Transcribed page contents:
□ □ □

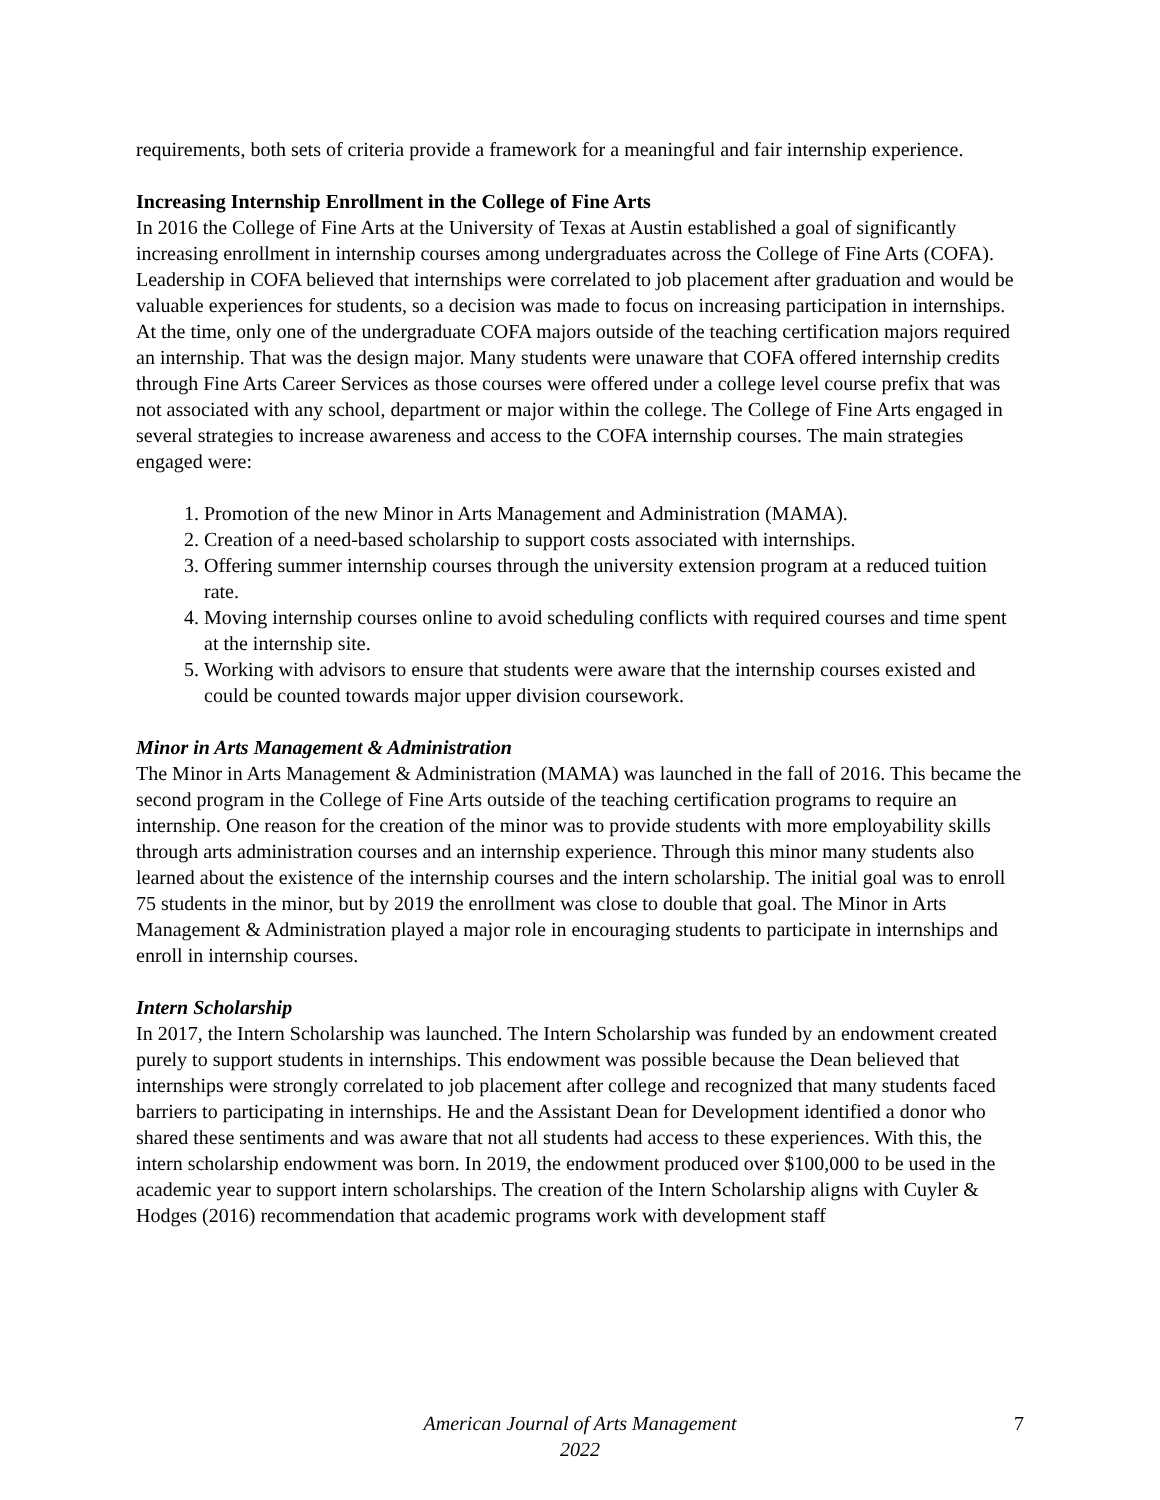requirements, both sets of criteria provide a framework for a meaningful and fair internship experience.
Increasing Internship Enrollment in the College of Fine Arts
In 2016 the College of Fine Arts at the University of Texas at Austin established a goal of significantly increasing enrollment in internship courses among undergraduates across the College of Fine Arts (COFA). Leadership in COFA believed that internships were correlated to job placement after graduation and would be valuable experiences for students, so a decision was made to focus on increasing participation in internships. At the time, only one of the undergraduate COFA majors outside of the teaching certification majors required an internship. That was the design major. Many students were unaware that COFA offered internship credits through Fine Arts Career Services as those courses were offered under a college level course prefix that was not associated with any school, department or major within the college. The College of Fine Arts engaged in several strategies to increase awareness and access to the COFA internship courses. The main strategies engaged were:
1. Promotion of the new Minor in Arts Management and Administration (MAMA).
2. Creation of a need-based scholarship to support costs associated with internships.
3. Offering summer internship courses through the university extension program at a reduced tuition rate.
4. Moving internship courses online to avoid scheduling conflicts with required courses and time spent at the internship site.
5. Working with advisors to ensure that students were aware that the internship courses existed and could be counted towards major upper division coursework.
Minor in Arts Management & Administration
The Minor in Arts Management & Administration (MAMA) was launched in the fall of 2016. This became the second program in the College of Fine Arts outside of the teaching certification programs to require an internship. One reason for the creation of the minor was to provide students with more employability skills through arts administration courses and an internship experience. Through this minor many students also learned about the existence of the internship courses and the intern scholarship. The initial goal was to enroll 75 students in the minor, but by 2019 the enrollment was close to double that goal. The Minor in Arts Management & Administration played a major role in encouraging students to participate in internships and enroll in internship courses.
Intern Scholarship
In 2017, the Intern Scholarship was launched. The Intern Scholarship was funded by an endowment created purely to support students in internships. This endowment was possible because the Dean believed that internships were strongly correlated to job placement after college and recognized that many students faced barriers to participating in internships. He and the Assistant Dean for Development identified a donor who shared these sentiments and was aware that not all students had access to these experiences. With this, the intern scholarship endowment was born. In 2019, the endowment produced over $100,000 to be used in the academic year to support intern scholarships. The creation of the Intern Scholarship aligns with Cuyler & Hodges (2016) recommendation that academic programs work with development staff
American Journal of Arts Management
2022
7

□ □ □

Across all the lines above, repeat the wording exactly and omit the pictures.

requirements, both sets of criteria provide a framework for a meaningful and fair internship experience.
Increasing Internship Enrollment in the College of Fine Arts
In 2016 the College of Fine Arts at the University of Texas at Austin established a goal of significantly increasing enrollment in internship courses among undergraduates across the College of Fine Arts (COFA). Leadership in COFA believed that internships were correlated to job placement after graduation and would be valuable experiences for students, so a decision was made to focus on increasing participation in internships. At the time, only one of the undergraduate COFA majors outside of the teaching certification majors required an internship. That was the design major. Many students were unaware that COFA offered internship credits through Fine Arts Career Services as those courses were offered under a college level course prefix that was not associated with any school, department or major within the college. The College of Fine Arts engaged in several strategies to increase awareness and access to the COFA internship courses. The main strategies engaged were:
1. Promotion of the new Minor in Arts Management and Administration (MAMA).
2. Creation of a need-based scholarship to support costs associated with internships.
3. Offering summer internship courses through the university extension program at a reduced tuition rate.
4. Moving internship courses online to avoid scheduling conflicts with required courses and time spent at the internship site.
5. Working with advisors to ensure that students were aware that the internship courses existed and could be counted towards major upper division coursework.
Minor in Arts Management & Administration
The Minor in Arts Management & Administration (MAMA) was launched in the fall of 2016. This became the second program in the College of Fine Arts outside of the teaching certification programs to require an internship. One reason for the creation of the minor was to provide students with more employability skills through arts administration courses and an internship experience. Through this minor many students also learned about the existence of the internship courses and the intern scholarship. The initial goal was to enroll 75 students in the minor, but by 2019 the enrollment was close to double that goal. The Minor in Arts Management & Administration played a major role in encouraging students to participate in internships and enroll in internship courses.
Intern Scholarship
In 2017, the Intern Scholarship was launched. The Intern Scholarship was funded by an endowment created purely to support students in internships. This endowment was possible because the Dean believed that internships were strongly correlated to job placement after college and recognized that many students faced barriers to participating in internships. He and the Assistant Dean for Development identified a donor who shared these sentiments and was aware that not all students had access to these experiences. With this, the intern scholarship endowment was born. In 2019, the endowment produced over $100,000 to be used in the academic year to support intern scholarships. The creation of the Intern Scholarship aligns with Cuyler & Hodges (2016) recommendation that academic programs work with development staff
American Journal of Arts Management
2022
7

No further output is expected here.